Exercise material
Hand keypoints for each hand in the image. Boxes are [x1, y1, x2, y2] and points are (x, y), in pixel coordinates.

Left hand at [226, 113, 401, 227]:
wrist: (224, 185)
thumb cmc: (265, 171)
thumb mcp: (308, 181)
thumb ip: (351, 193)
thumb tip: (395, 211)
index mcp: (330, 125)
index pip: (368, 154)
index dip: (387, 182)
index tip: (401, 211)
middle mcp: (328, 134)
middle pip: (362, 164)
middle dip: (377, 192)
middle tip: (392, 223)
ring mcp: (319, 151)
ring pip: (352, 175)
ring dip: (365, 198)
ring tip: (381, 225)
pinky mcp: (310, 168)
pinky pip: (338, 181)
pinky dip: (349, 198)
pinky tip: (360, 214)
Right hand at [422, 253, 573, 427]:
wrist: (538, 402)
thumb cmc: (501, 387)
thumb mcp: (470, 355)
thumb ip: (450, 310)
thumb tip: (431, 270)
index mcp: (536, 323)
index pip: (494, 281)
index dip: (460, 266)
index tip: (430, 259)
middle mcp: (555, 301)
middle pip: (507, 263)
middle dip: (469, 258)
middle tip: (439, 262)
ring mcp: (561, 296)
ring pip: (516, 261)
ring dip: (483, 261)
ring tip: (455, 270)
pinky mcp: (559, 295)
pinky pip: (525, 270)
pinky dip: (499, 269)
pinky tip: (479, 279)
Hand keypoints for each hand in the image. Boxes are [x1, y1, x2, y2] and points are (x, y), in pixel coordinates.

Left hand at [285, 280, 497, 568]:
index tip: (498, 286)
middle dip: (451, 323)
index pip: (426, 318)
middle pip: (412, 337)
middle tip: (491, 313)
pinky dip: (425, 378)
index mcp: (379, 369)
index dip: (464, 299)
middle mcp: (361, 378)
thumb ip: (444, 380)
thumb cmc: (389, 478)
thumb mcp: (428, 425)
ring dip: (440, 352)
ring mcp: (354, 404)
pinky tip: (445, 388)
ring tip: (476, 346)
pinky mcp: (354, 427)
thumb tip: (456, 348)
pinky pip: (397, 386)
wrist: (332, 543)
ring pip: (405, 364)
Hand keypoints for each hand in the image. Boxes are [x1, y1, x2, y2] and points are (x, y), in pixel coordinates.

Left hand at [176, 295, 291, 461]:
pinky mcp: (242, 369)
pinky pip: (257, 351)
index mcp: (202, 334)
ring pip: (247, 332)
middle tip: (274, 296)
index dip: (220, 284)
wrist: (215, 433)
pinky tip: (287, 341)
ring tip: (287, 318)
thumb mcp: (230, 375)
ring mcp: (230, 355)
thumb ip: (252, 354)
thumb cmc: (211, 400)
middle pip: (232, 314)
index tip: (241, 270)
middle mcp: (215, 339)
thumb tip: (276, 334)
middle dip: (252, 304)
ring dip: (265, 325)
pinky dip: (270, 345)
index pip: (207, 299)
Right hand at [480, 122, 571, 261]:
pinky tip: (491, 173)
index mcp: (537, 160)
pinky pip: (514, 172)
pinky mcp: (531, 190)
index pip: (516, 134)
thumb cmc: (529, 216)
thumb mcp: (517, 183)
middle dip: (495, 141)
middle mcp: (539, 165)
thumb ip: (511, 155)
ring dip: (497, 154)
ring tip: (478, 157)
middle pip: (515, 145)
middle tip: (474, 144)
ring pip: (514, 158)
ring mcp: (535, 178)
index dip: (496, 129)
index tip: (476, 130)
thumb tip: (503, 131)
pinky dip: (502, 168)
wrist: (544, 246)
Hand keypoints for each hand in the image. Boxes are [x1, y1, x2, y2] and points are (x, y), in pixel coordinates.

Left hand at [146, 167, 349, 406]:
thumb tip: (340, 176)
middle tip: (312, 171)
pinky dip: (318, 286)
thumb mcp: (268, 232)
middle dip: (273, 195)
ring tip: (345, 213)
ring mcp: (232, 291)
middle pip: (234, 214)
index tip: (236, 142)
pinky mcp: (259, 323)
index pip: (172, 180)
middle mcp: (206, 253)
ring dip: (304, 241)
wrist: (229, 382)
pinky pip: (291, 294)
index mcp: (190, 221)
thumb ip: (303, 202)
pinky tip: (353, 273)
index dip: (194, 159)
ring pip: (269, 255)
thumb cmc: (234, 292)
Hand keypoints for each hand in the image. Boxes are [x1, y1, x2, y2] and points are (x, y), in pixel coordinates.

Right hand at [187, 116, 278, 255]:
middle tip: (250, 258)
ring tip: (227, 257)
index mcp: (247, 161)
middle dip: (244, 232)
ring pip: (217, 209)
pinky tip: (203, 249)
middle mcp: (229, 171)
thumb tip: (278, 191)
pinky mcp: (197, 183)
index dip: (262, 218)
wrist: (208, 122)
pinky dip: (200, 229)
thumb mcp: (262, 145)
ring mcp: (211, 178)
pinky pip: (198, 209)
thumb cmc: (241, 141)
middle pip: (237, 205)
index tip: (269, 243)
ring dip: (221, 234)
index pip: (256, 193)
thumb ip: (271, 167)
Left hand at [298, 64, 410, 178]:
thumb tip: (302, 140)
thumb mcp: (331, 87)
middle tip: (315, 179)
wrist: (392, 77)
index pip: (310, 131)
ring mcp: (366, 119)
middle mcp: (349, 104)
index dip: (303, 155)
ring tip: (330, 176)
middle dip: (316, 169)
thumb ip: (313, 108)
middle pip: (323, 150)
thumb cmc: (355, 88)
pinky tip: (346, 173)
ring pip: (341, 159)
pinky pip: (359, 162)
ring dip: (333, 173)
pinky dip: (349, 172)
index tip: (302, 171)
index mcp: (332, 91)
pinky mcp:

Problem description
Of all the lines in the data above, show only those that hold the word "Right".

Exercise answer
Right hand at [422, 253, 573, 427]:
Right hand at [480, 122, 571, 261]:
Right hand at [187, 116, 278, 255]:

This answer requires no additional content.